During the same illness I mention in the car posting, I’d also had an inordinate number of laptop troubles. Well, guess what? I’m still using the same computer but no longer have any hint of the issues, unless I fall back into old ways. My overall expenditure in time, money, and energy was thus far less than if I’d have chosen to ream out Dell or Windows or efforted to repair my PC while ignoring the fact that I am the common denominator of my woes.
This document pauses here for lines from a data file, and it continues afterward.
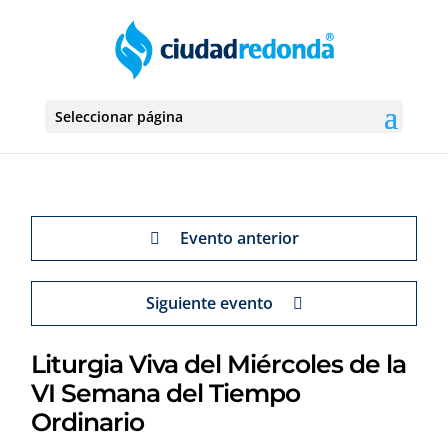
Seleccionar página
Evento anterior
Siguiente evento
Liturgia Viva del Miércoles de la
VI Semana del Tiempo
Ordinario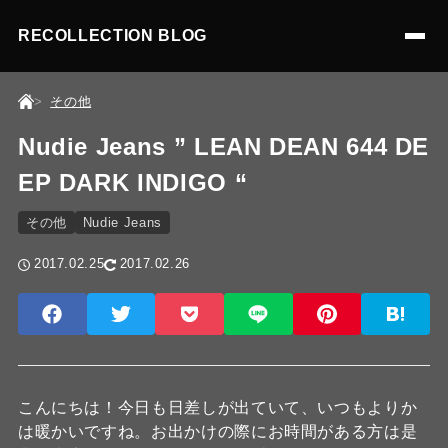
RECOLLECTION BLOG
その他
Nudie Jeans ” LEAN DEAN 644 DE
EP DARK INDIGO “
その他
Nudie Jeans
2017.02.25
2017.02.26
こんにちは！今日も日差しが出ていて、いつもよりか
は暖かいですね。お出かけの際にお時間がある方は是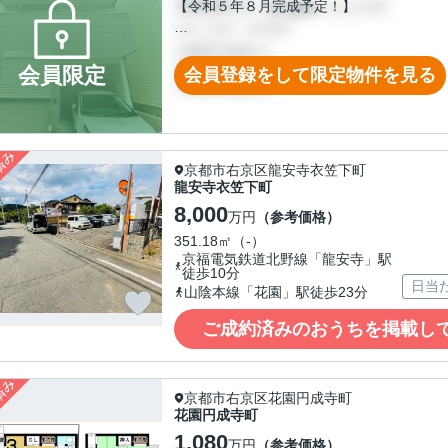
◆ＪＲ「花園」駅徒歩１１分
【令和５年８月完成予定！】
◆ＪＲ花園駅徒歩９分＆地下鉄太秦天神川
◆間口６．９メートルのゆったりしたおう
会員限定
会員登録をして限定物件を見る
◆周辺は閑静な住宅地です♪
京都市右京区龍安寺衣笠下町
龍安寺衣笠下町
8,000
万円
（参考価格）
351.18㎡（-）
京福電気鉄道北野線「龍安寺」駅
徒歩10分
日当
山陰本線「花園」駅徒歩23分
ご成約済みのおうちを掲載し
京都市右京区花園円成寺町
花園円成寺町
1,080
万円
（参考価格）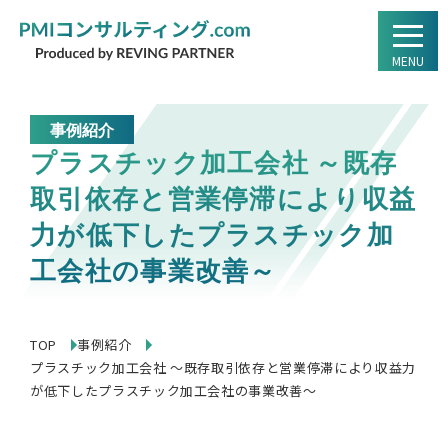
MENU
事例紹介
プラスチック加工会社 ～既存
取引依存と営業停滞により収益
力が低下したプラスチック加
工会社の事業改善～
TOP
事例紹介
プラスチック加工会社 ～既存取引依存と営業停滞により収益力
が低下したプラスチック加工会社の事業改善～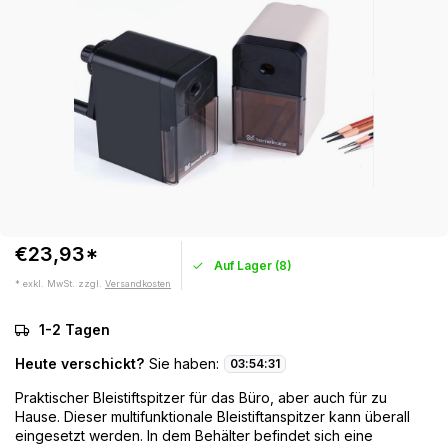
€23,93*
Auf Lager (8)
* exkl. MwSt. zzgl.
Versandkosten
1-2 Tagen
Heute verschickt?
Sie haben:
03
:
54
:
31
Praktischer Bleistiftspitzer für das Büro, aber auch für zu
Hause. Dieser multifunktionale Bleistiftanspitzer kann überall
eingesetzt werden. In dem Behälter befindet sich eine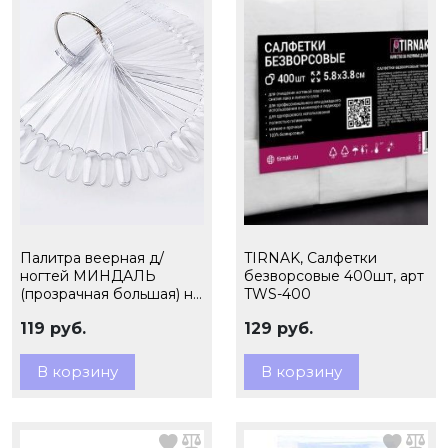
Палитра веерная д/
TIRNAK, Салфетки
ногтей МИНДАЛЬ
безворсовые 400шт, арт
(прозрачная большая) на
TWS-400
50 оттенков
119 руб.
129 руб.
В корзину
В корзину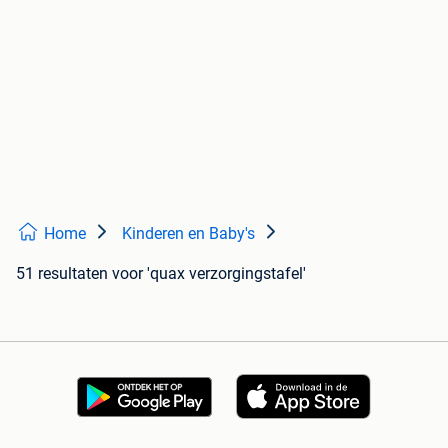
Home
Kinderen en Baby's
51 resultaten
voor 'quax verzorgingstafel'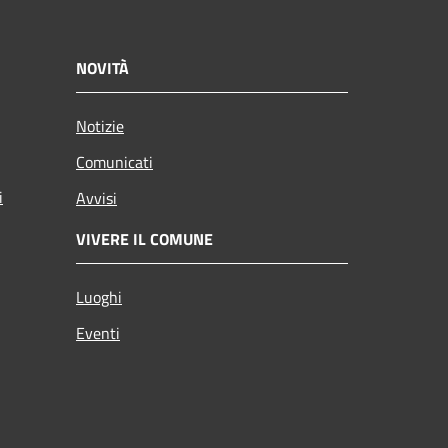
NOVITÀ
Notizie
Comunicati
i
Avvisi
VIVERE IL COMUNE
Luoghi
Eventi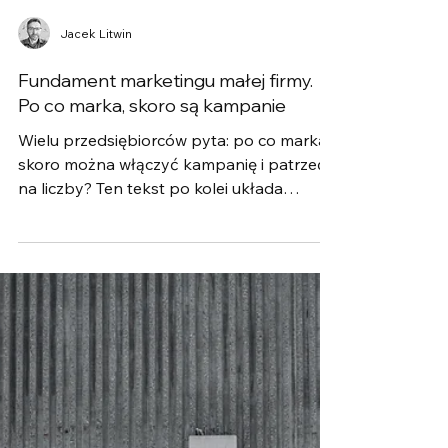
Jacek Litwin
Fundament marketingu małej firmy.
Po co marka, skoro są kampanie
Wielu przedsiębiorców pyta: po co marka,
skoro można włączyć kampanię i patrzeć
na liczby? Ten tekst po kolei układa
odpowiedź: od podstaw, przez kampanie,
po spokojniejszy marketing.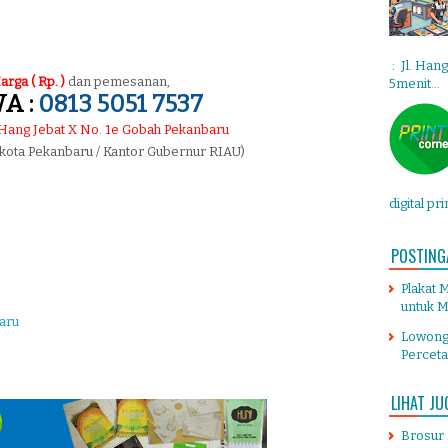
: Jl. Han
arga ( Rp. )
dan pemesanan,
5menit...
A :
0813 5051 7537
. Hang Jebat X No. 1e Gobah Pekanbaru
 kota Pekanbaru / Kantor Gubernur RIAU)
digital pr
POSTING
Plakat 
untuk M
aru
Lowong
Percet
LIHAT JU
Brosur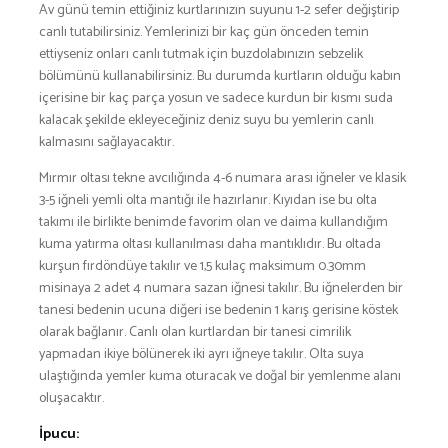
Av günü temin ettiğiniz kurtlarınızın suyunu 1-2 sefer değiştirip
canlı tutabilirsiniz. Yemlerinizi bir kaç gün önceden temin
ettiyseniz onları canlı tutmak için buzdolabınızın sebzelik
bölümünü kullanabilirsiniz. Bu durumda kurtların olduğu kabın
içerisine bir kaç parça yosun ve sadece kurdun bir kısmı suda
kalacak şekilde ekleyeceğiniz deniz suyu bu yemlerin canlı
kalmasını sağlayacaktır.
Mırmır oltası tekne avcılığında 4-6 numara arası iğneler ve klasik
3-5 iğneli yemli olta mantığı ile hazırlanır. Kıyıdan ise bu olta
takımı ile birlikte benimde favorim olan ve daima kullandığım
kuma yatırma oltası kullanılması daha mantıklıdır. Bu oltada
kurşun fırdöndüye takılır ve 1,5 kulaç maksimum 0.30mm
misinaya 2 adet 4 numara sazan iğnesi takılır. Bu iğnelerden bir
tanesi bedenin ucuna diğeri ise bedenin 1 karış gerisine köstek
olarak bağlanır. Canlı olan kurtlardan bir tanesi cimrilik
yapmadan ikiye bölünerek iki ayrı iğneye takılır. Olta suya
ulaştığında yemler kuma oturacak ve doğal bir yemlenme alanı
oluşacaktır.
İpucu: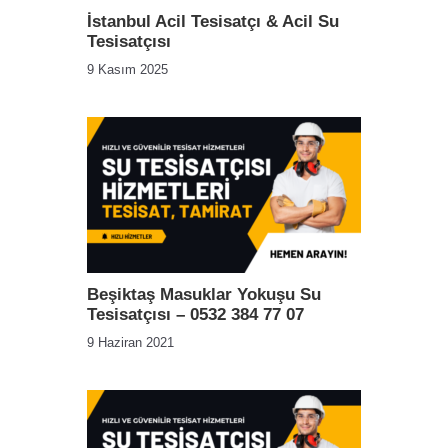
İstanbul Acil Tesisatçı & Acil Su
Tesisatçısı
9 Kasım 2025
Beşiktaş Masuklar Yokuşu Su
Tesisatçısı – 0532 384 77 07
9 Haziran 2021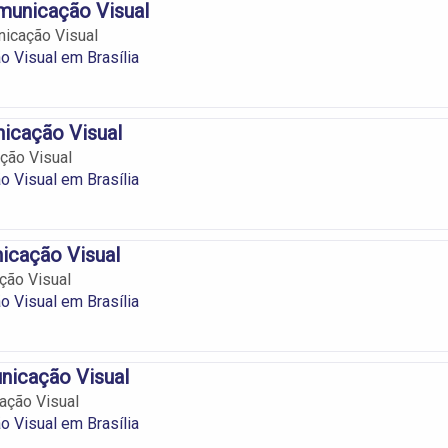
municação Visual
icação Visual
 Visual em Brasília
icação Visual
ção Visual
 Visual em Brasília
icação Visual
ção Visual
 Visual em Brasília
nicação Visual
ação Visual
 Visual em Brasília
If we could all learn to see with this kind of in-sight and be willing to make the necessary changes, we would enable ourselves to flow with a life that really does have our best in mind.

Summing Up

All this being said, I’d ask you to be mindful that what is stated here is not an attempt to say that anyone should be interested in self-help in the way it’s conventionally thought of. It’s perfectly fine if you don’t have a burning drive for enlightenment or to become a world-renowned life coach or some such thing.

This is far more about the innate human drive to be better today than yesterday—without the inflated ego—to want a better life than 99% of the population currently has. But in order to take even a single step toward this goal, you must first make yourself accountable. You must begin by acknowledging any immediate, self-defeating and other-harming programming/conditioning that’s blocking you from having the motivation to improve.

Which in other words means, “doing the math.”

Because you are at the center of it all. You may want to get this, you may want to do that, you may want to be this, you may want to know that. But all these wants are impossibilities when so much of your energy is focused on blame, avoidance, and denial—the very things that must necessarily return to you precisely what you don’t want.

So why not try going within?

It really sucks sometimes, sure. But definitely if you’re in one of the first 4 of 5 categories (and not uncommonly in the 5th), I’m hard-pressed to imagine that things don’t already suck as it is… I’m also quite hard-pressed to imagine that you will be disappointed with the rewards.